Во время своей болезни Александра Николаевна задумала устроить сюрприз своим родителям и приказала построить на одном из островков в Царскосельском парке, на котором она часто проводила время со своей матерью, небольшой сельский деревянный домик. Но сюрприз этот был готов уже после ее кончины. Там поставлен монумент в ее память. Ее статуя во весь рост, держащая на руках младенца, стоит на облаках и собирается улететь. Статуя эта исполнена из белого мрамора художником Витали. В домике висит небольшой акварельный портрет великой княгини, с подписью слов, сказанных ею:,Je sais gue le plus grand plaisir de papa cest den faire a mamman!» («Я знаю, что самое большое удовольствие папа состоит в том, чтобы делать удовольствие мама!»).
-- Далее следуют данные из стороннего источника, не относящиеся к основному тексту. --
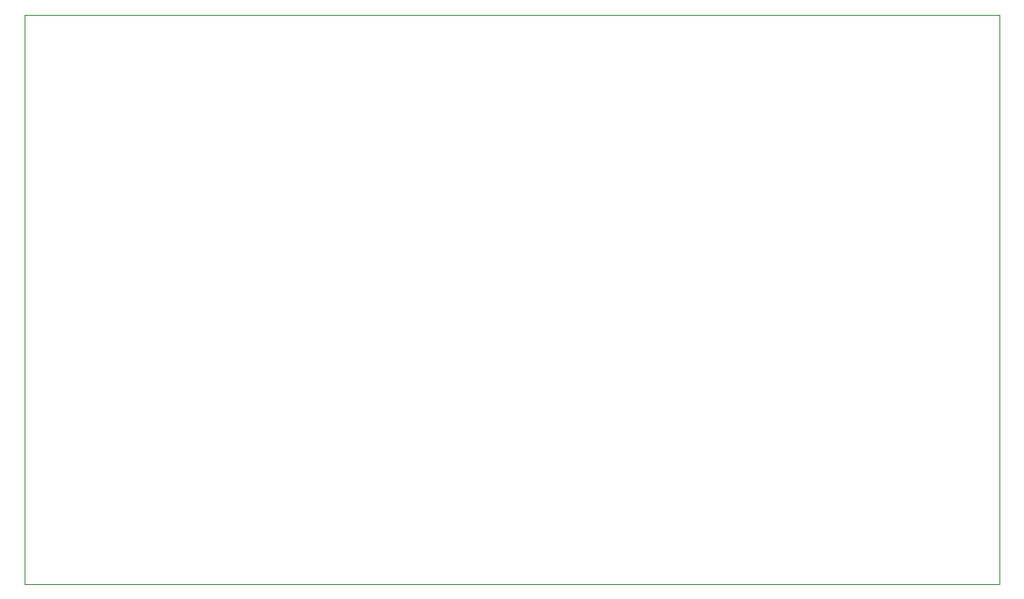
<source format=gbr>
%TF.GenerationSoftware,KiCad,Pcbnew,7.0.10*%
%TF.CreationDate,2024-04-09T23:56:02+02:00*%
%TF.ProjectId,avr-basic-sbc,6176722d-6261-4736-9963-2d7362632e6b,v0.1*%
%TF.SameCoordinates,Original*%
%TF.FileFunction,Profile,NP*%
%FSLAX46Y46*%
G04 Gerber Fmt 4.6, Leading zero omitted, Abs format (unit mm)*
G04 Created by KiCad (PCBNEW 7.0.10) date 2024-04-09 23:56:02*
%MOMM*%
%LPD*%
G01*
G04 APERTURE LIST*
%TA.AperFunction,Profile*%
%ADD10C,0.100000*%
%TD*%
G04 APERTURE END LIST*
D10*
X0Y0D02*
X94000000Y0D01*
X94000000Y-55000000D01*
X0Y-55000000D01*
X0Y0D01*
M02*

</source>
Она все это устраивала в память себя для матери, в мысли, что она оставит родительский дом и отечество, чтобы следовать за мужем! На пруду, окружающем этот островок, плавают черные лебеди. Грустное место!»

Память немного подвела фрейлину. Павильон в виде сельской хижины на острове действительно был построен по рисунку Анны Николаевны. Но ее статуя работы Витали стояла не в нем, а в мраморной открытой часовенке, площадка перед которой была по четырем углам украшена урнами из темного сионита. На фронтоне часовенки надпись: «Господи, да будет воля Твоя».

Внутри часовенки находился созданный Веклером мозаичный образ святой царицы Александры, на одной боковой стене выписаны заповеди блаженства, на другой — слова Спасителя: «Приидите ко мне все труждающиеся и обременении и Азъ упокою вы» и «Возьмите иго Мое на себе и научитеся от Мене яко кротокъ есмь и смиренъ сердцемъ и обрящете покой душамъ вашимъ; иго бо Мое благо и бремя Мое легко есть». Урны черного сионита и скульптуру перенесли в фонды музея еще в 1920-х годах, мемориальная сень обветшала, и ее разобрали в 1960-е годы.

Другой памятник — скамью с бюстом Александры Николаевны — установили в Петергофе неподалеку от дворца Коттедж, где дети императора часто проводили летние дни. Он тоже был утрачен в XX веке, но в XXI его восстановили. Память о принцессе увековечили также тем, что в Петербурге в 1848 году открыли детский приют ее имени и Александрийскую женскую клинику.